• [Desafio 1]
Liste os participantes da cooperação que, segundo a notícia sobre a chamada estratégica da Aneel, os projetos RISE devem obrigatoriamente envolver.
• [Desafio 2]
Escreva a continuação da notícia sobre a chamada estratégica da Aneel a partir do último parágrafo.

• [Trecho da página]
☆ ☆ ☆ ☆

Com o intuito de induzir o campo da inovação no setor elétrico brasileiro, a Agência Nacional de Energia Elétrica pretende realizar uma chamada estratégica e prioritária para que os agentes possam utilizar recursos dos Programas P&D e Eficiência Energética em projetos de Redes de Inovação Aplicado à Mobilidade Elétrica, tema definido pela Agência para essa primeira experiência.
O anúncio foi realizado durante workshop promovido pelo Gesel/UFRJ na última sexta-feira, 15 de junho, onde o Especialista em Regulação da Aneel, Fernando Campagnoli, apresentou o esqueleto da nova modalidade, que possui conteúdo e tipologia diferente do tradicional programa P&D da Agência, que nasceu engessado e é ligado a fundos setoriais e editais, e não aos recursos de eficiência energética.
Por sua vez os projetos ligados a Redes de Inovação do Setor Elétrico – RISE devem obrigatoriamente passar pela cooperação entre grupos industriais com centros de pesquisas e empresas, alterando assim a estrutura de como pensar e empreender esses negócios, e consequentemente à definição das questões regulatórias.
“Esses componentes integrando uma rede dariam a garantia, um lastro de que esse recurso teria uma saída por meio de uma aplicação direta de comercialização no mercado”, pontuou Campagnoli, afirmando que o processo de inovação em redes é coletivo, mas nem sempre compartilhado: “Tem que ter aplicabilidade para que o conhecimento vá para o mercado, e para que o dinheiro investido se torne outro produto na outra ponta. Para tal, precisamos de um modelo sustente essas questões”, completou.
Durante a apresentação, foi reiterado que os interessados poderão participar simultaneamente tanto da chamada P&D quanto PEE, desde que haja a adequação aos pontos de cada uma. Também fica a cargo dos participantes buscarem contrapartida de outros atores, com recursos e financiamentos para projetos de maior envergadura:
“As concessionárias devem definir as próprias redes e sua rota tecnológica: elas seriam o hub principal dessa rede, que pode permitir uma melhor aplicação dos recursos, dando um resultado mais eficaz para a sociedade no final do processo”, ressaltou o especialista.

☆ ☆ ☆ ☆

• [Entradas]
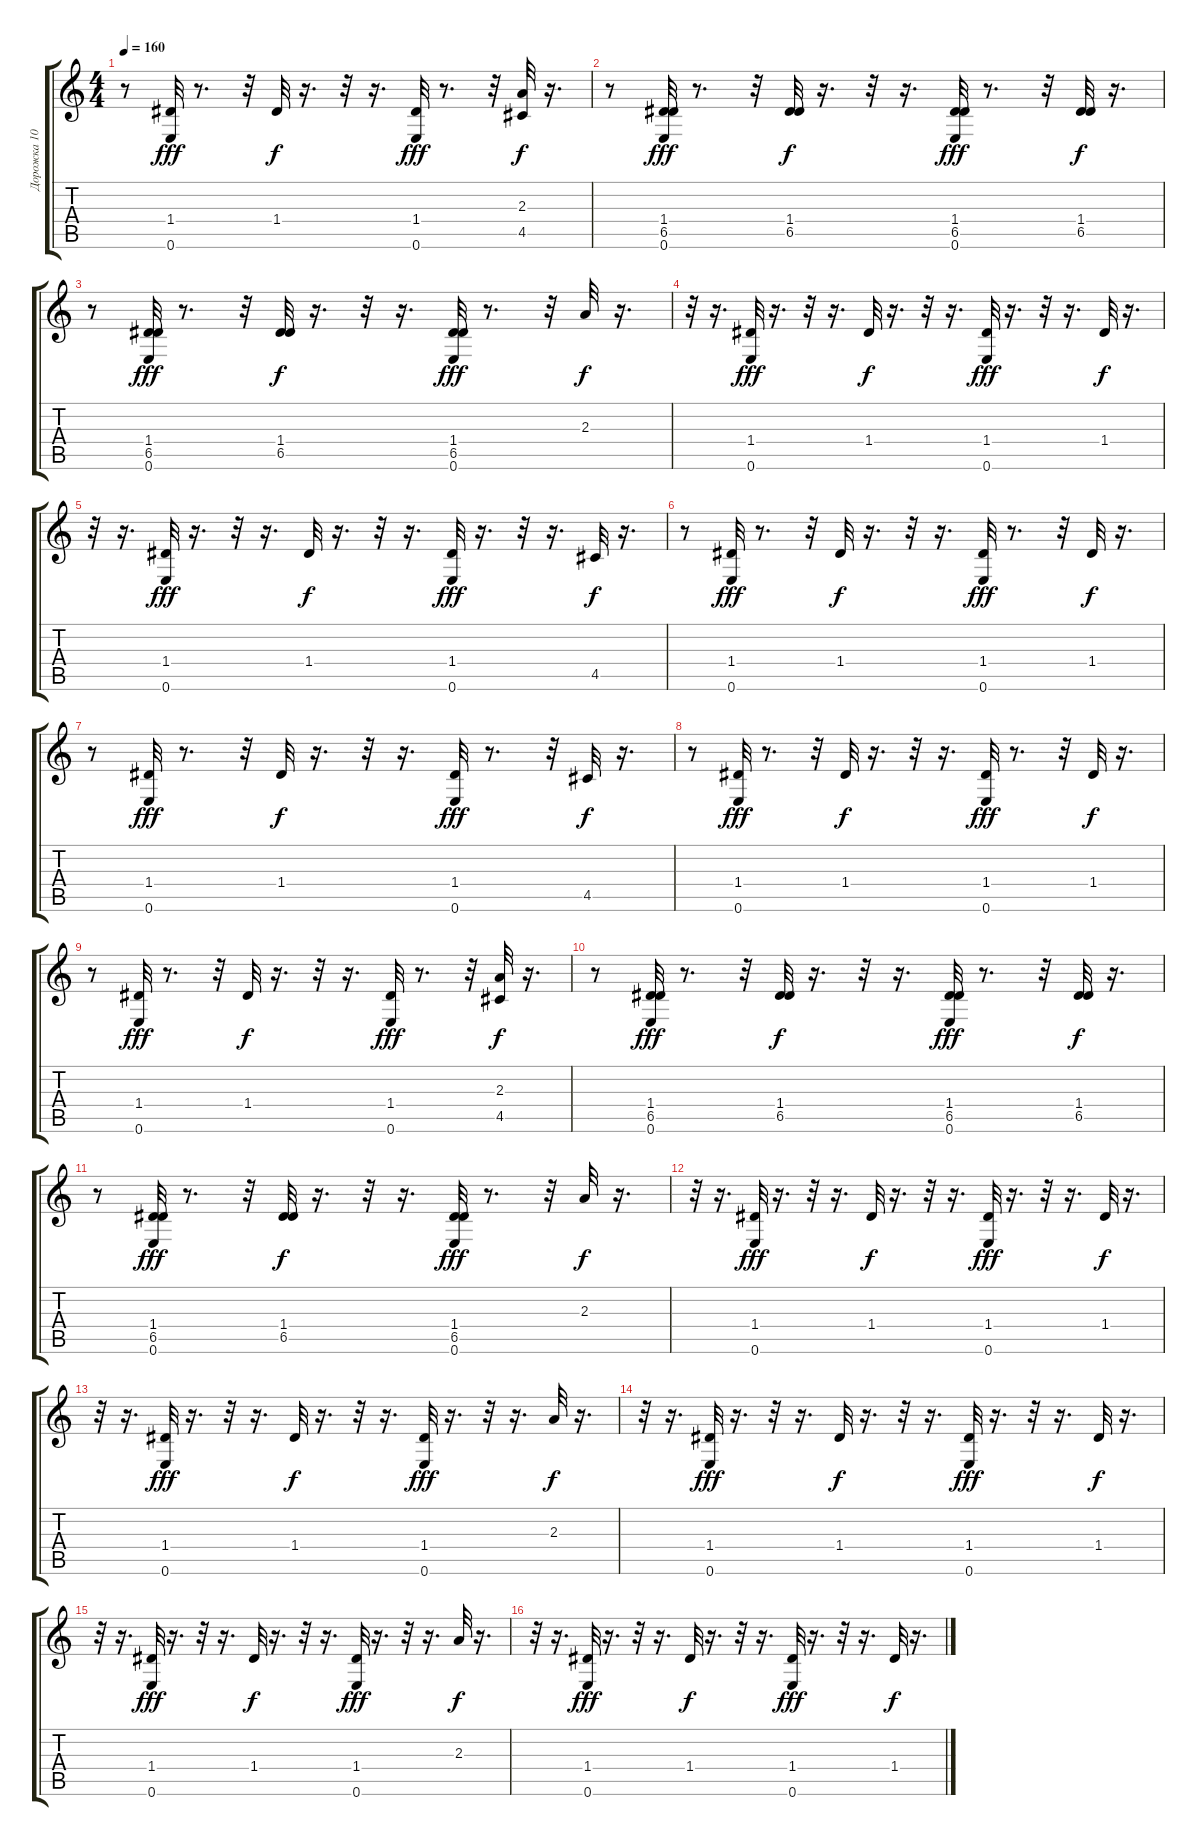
\track ("Дорожка 10" "Дорожка 10") {instrument acousticguitarnylon}
\staff {score tabs}
\tuning (E4 B3 G3 D3 A2 E2) {hide}
\ts (4 4)
\tempo 160
\clef g2
\ks c
r.8{dy f} (1.4 0.6).32{dy fff} r.8{d} r.32 1.4.32{dy f} r.16{d} r.32 r.16{d} (1.4 0.6).32{dy fff} r.8{d} r.32 (2.3 4.5).32{dy f} r.16{d} |
r.8 (1.4 6.5 0.6).32{dy fff} r.8{d} r.32 (1.4 6.5).32{dy f} r.16{d} r.32 r.16{d} (1.4 6.5 0.6).32{dy fff} r.8{d} r.32 (1.4 6.5).32{dy f} r.16{d} |
r.8 (1.4 6.5 0.6).32{dy fff} r.8{d} r.32 (1.4 6.5).32{dy f} r.16{d} r.32 r.16{d} (1.4 6.5 0.6).32{dy fff} r.8{d} r.32 2.3.32{dy f} r.16{d} |
r.32 r.16{d} (1.4 0.6).32{dy fff} r.16{d} r.32 r.16{d} 1.4.32{dy f} r.16{d} r.32 r.16{d} (1.4 0.6).32{dy fff} r.16{d} r.32 r.16{d} 1.4.32{dy f} r.16{d} |
r.32 r.16{d} (1.4 0.6).32{dy fff} r.16{d} r.32 r.16{d} 1.4.32{dy f} r.16{d} r.32 r.16{d} (1.4 0.6).32{dy fff} r.16{d} r.32 r.16{d} 4.5.32{dy f} r.16{d} |
r.8 (1.4 0.6).32{dy fff} r.8{d} r.32 1.4.32{dy f} r.16{d} r.32 r.16{d} (1.4 0.6).32{dy fff} r.8{d} r.32 1.4.32{dy f} r.16{d} |
r.8 (1.4 0.6).32{dy fff} r.8{d} r.32 1.4.32{dy f} r.16{d} r.32 r.16{d} (1.4 0.6).32{dy fff} r.8{d} r.32 4.5.32{dy f} r.16{d} |
r.8 (1.4 0.6).32{dy fff} r.8{d} r.32 1.4.32{dy f} r.16{d} r.32 r.16{d} (1.4 0.6).32{dy fff} r.8{d} r.32 1.4.32{dy f} r.16{d} |
r.8 (1.4 0.6).32{dy fff} r.8{d} r.32 1.4.32{dy f} r.16{d} r.32 r.16{d} (1.4 0.6).32{dy fff} r.8{d} r.32 (2.3 4.5).32{dy f} r.16{d} |
r.8 (1.4 6.5 0.6).32{dy fff} r.8{d} r.32 (1.4 6.5).32{dy f} r.16{d} r.32 r.16{d} (1.4 6.5 0.6).32{dy fff} r.8{d} r.32 (1.4 6.5).32{dy f} r.16{d} |
r.8 (1.4 6.5 0.6).32{dy fff} r.8{d} r.32 (1.4 6.5).32{dy f} r.16{d} r.32 r.16{d} (1.4 6.5 0.6).32{dy fff} r.8{d} r.32 2.3.32{dy f} r.16{d} |
r.32 r.16{d} (1.4 0.6).32{dy fff} r.16{d} r.32 r.16{d} 1.4.32{dy f} r.16{d} r.32 r.16{d} (1.4 0.6).32{dy fff} r.16{d} r.32 r.16{d} 1.4.32{dy f} r.16{d} |
r.32 r.16{d} (1.4 0.6).32{dy fff} r.16{d} r.32 r.16{d} 1.4.32{dy f} r.16{d} r.32 r.16{d} (1.4 0.6).32{dy fff} r.16{d} r.32 r.16{d} 2.3.32{dy f} r.16{d} |
r.32 r.16{d} (1.4 0.6).32{dy fff} r.16{d} r.32 r.16{d} 1.4.32{dy f} r.16{d} r.32 r.16{d} (1.4 0.6).32{dy fff} r.16{d} r.32 r.16{d} 1.4.32{dy f} r.16{d} |
r.32 r.16{d} (1.4 0.6).32{dy fff} r.16{d} r.32 r.16{d} 1.4.32{dy f} r.16{d} r.32 r.16{d} (1.4 0.6).32{dy fff} r.16{d} r.32 r.16{d} 2.3.32{dy f} r.16{d} |
r.32 r.16{d} (1.4 0.6).32{dy fff} r.16{d} r.32 r.16{d} 1.4.32{dy f} r.16{d} r.32 r.16{d} (1.4 0.6).32{dy fff} r.16{d} r.32 r.16{d} 1.4.32{dy f} r.16{d}
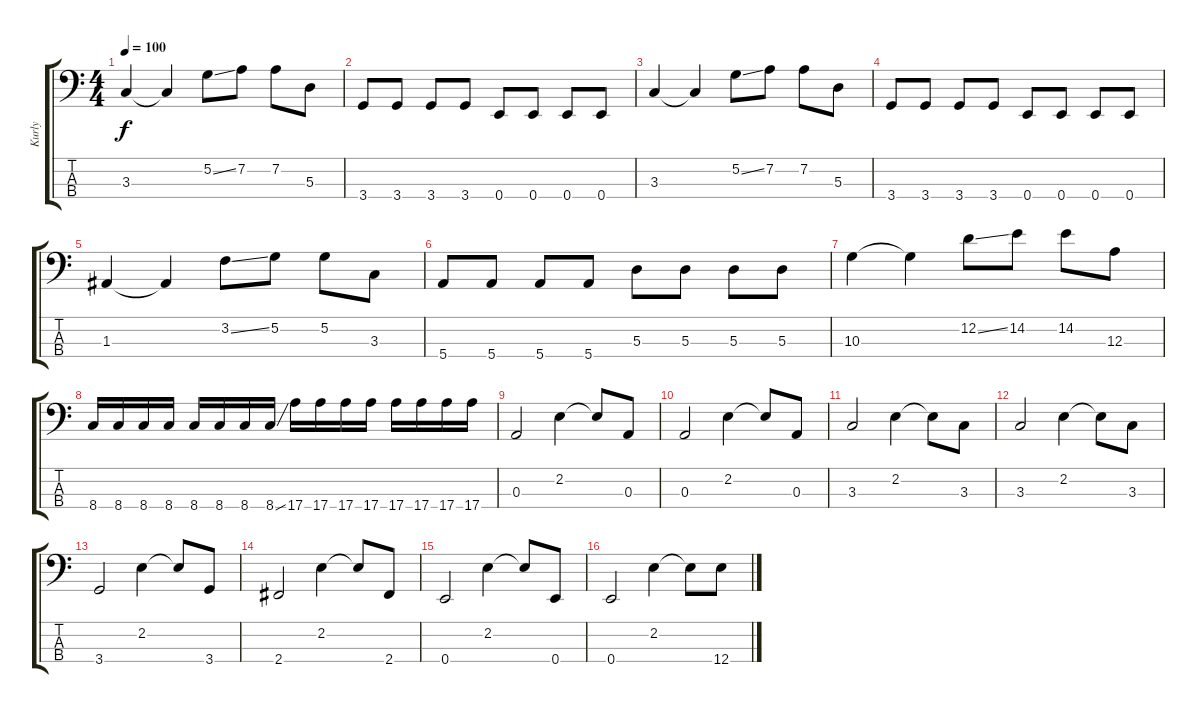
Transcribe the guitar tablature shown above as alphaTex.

\track ("Kurly" "Kurly") {instrument electricbassfinger}
\staff {score tabs}
\tuning (G2 D2 A1 E1) {hide}
\ts (4 4)
\tempo 100
\clef f4
\ks c
3.3.4{dy f} 3.3{t}.4 5.2{ss}.8 7.2.8 7.2.8 5.3.8 |
3.4.8 3.4.8 3.4.8 3.4.8 0.4.8 0.4.8 0.4.8 0.4.8 |
3.3.4 3.3{t}.4 5.2{ss}.8 7.2.8 7.2.8 5.3.8 |
3.4.8 3.4.8 3.4.8 3.4.8 0.4.8 0.4.8 0.4.8 0.4.8 |
1.3.4 1.3{t}.4 3.2{ss}.8 5.2.8 5.2.8 3.3.8 |
5.4.8 5.4.8 5.4.8 5.4.8 5.3.8 5.3.8 5.3.8 5.3.8 |
10.3.4 10.3{t}.4 12.2{ss}.8 14.2.8 14.2.8 12.3.8 |
8.4.16 8.4.16 8.4.16 8.4.16 8.4.16 8.4.16 8.4.16 8.4{ss}.16 17.4.16 17.4.16 17.4.16 17.4.16 17.4.16 17.4.16 17.4.16 17.4.16 |
0.3.2 2.2.4 2.2{t}.8 0.3.8 |
0.3.2 2.2.4 2.2{t}.8 0.3.8 |
3.3.2 2.2.4 2.2{t}.8 3.3.8 |
3.3.2 2.2.4 2.2{t}.8 3.3.8 |
3.4.2 2.2.4 2.2{t}.8 3.4.8 |
2.4.2 2.2.4 2.2{t}.8 2.4.8 |
0.4.2 2.2.4 2.2{t}.8 0.4.8 |
0.4.2 2.2.4 2.2{t}.8 12.4{sl}.8
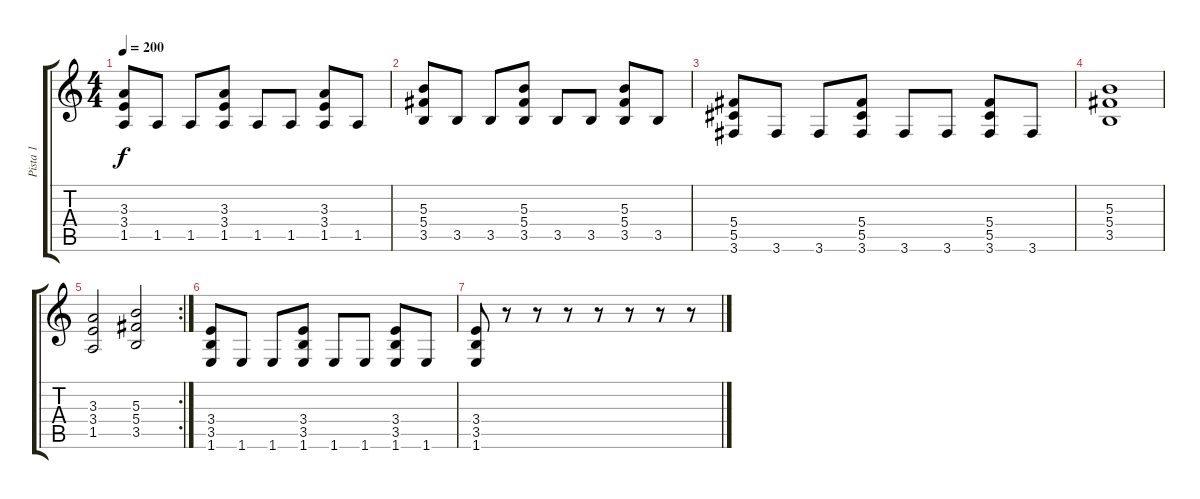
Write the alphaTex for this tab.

\track ("Pista 1" "Pista 1") {instrument distortionguitar}
\staff {score tabs}
\tuning (Eb4 Bb3 Gb3 Db3 Ab2 Eb2) {hide}
\ts (4 4)
\tempo 200
\clef g2
\ks c
(3.3 3.4 1.5).8{dy f} 1.5.8 1.5.8 (3.3 3.4 1.5).8 1.5.8 1.5.8 (3.3 3.4 1.5).8 1.5.8 |
(5.3 5.4 3.5).8 3.5.8 3.5.8 (5.3 5.4 3.5).8 3.5.8 3.5.8 (5.3 5.4 3.5).8 3.5.8 |
(5.4 5.5 3.6).8 3.6.8 3.6.8 (5.4 5.5 3.6).8 3.6.8 3.6.8 (5.4 5.5 3.6).8 3.6.8 |
(5.3 5.4 3.5).1 |
\rc 2
(3.3 3.4 1.5).2 (5.3 5.4 3.5).2 |
(3.4 3.5 1.6).8 1.6.8 1.6.8 (3.4 3.5 1.6).8 1.6.8 1.6.8 (3.4 3.5 1.6).8 1.6.8 |
(3.4 3.5 1.6).8 r.8 r.8 r.8 r.8 r.8 r.8 r.8
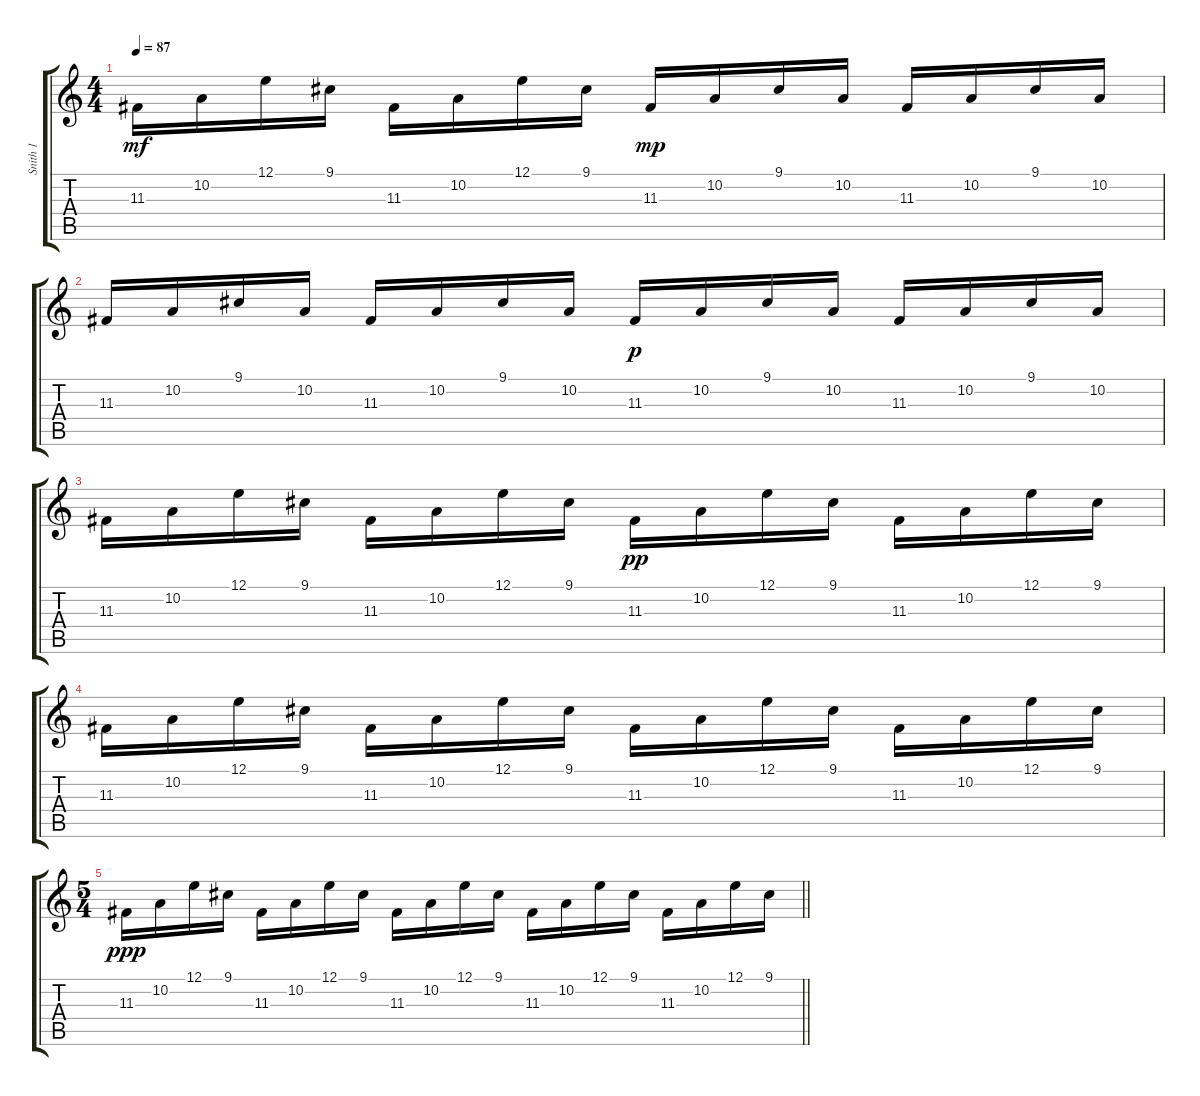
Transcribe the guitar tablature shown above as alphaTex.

\track ("Snith 1" "Snith 1") {instrument pad1newage}
\staff {score tabs}
\tuning (E4 B3 G3 D3 A2 E2) {hide}
\ts (4 4)
\tempo 87
\clef g2
\ks c
11.3.16{dy mf} 10.2.16 12.1.16 9.1.16 11.3.16 10.2.16 12.1.16 9.1.16 11.3.16{dy mp} 10.2.16 9.1.16 10.2.16 11.3.16 10.2.16 9.1.16 10.2.16 |
11.3.16 10.2.16 9.1.16 10.2.16 11.3.16 10.2.16 9.1.16 10.2.16 11.3.16{dy p} 10.2.16 9.1.16 10.2.16 11.3.16 10.2.16 9.1.16 10.2.16 |
11.3.16 10.2.16 12.1.16 9.1.16 11.3.16 10.2.16 12.1.16 9.1.16 11.3.16{dy pp} 10.2.16 12.1.16 9.1.16 11.3.16 10.2.16 12.1.16 9.1.16 |
11.3.16 10.2.16 12.1.16 9.1.16 11.3.16 10.2.16 12.1.16 9.1.16 11.3.16 10.2.16 12.1.16 9.1.16 11.3.16 10.2.16 12.1.16 9.1.16 |
\ts (5 4)
\barLineRight lightlight
11.3.16{dy ppp} 10.2.16 12.1.16 9.1.16 11.3.16 10.2.16 12.1.16 9.1.16 11.3.16 10.2.16 12.1.16 9.1.16 11.3.16 10.2.16 12.1.16 9.1.16 11.3.16 10.2.16 12.1.16 9.1.16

☆ ☆ ☆ ☆

• [Resposta 1]
grupos industriais; centros de pesquisas; empresas

• [Resposta 2]
Perguntado sobre o processo de avaliação das propostas, visto o desenvolvimento da inovação em redes não acontecer de forma linear como os outros programas, ele afirmou que a análise dos projetos será feita com outros olhos pelo órgão regulador, que poderá inclusive realizar avaliações parciais ao longo dos projetos. “Podemos realizar reuniões de acompanhamento das tecnologias, como por exemplo no caso das startups, que podem alterar seus processos conforme o andamento de um projeto”, contou.
Para a Aneel, o momento é de ouvir os agentes e discutir as questões pertinentes, ajustando os pontos para, em um ou dois messes, colocar uma minuta em consulta pública por 45 dias, para que os interessados na discussão podem se manifestar.
A Agência também informou que irá publicar uma norma técnica em seu site, um relatório completo do que já foi conversado e o que aconteceu de avanço até o momento, visando agilizar o lançamento da chamada e o início dos projetos para 2019.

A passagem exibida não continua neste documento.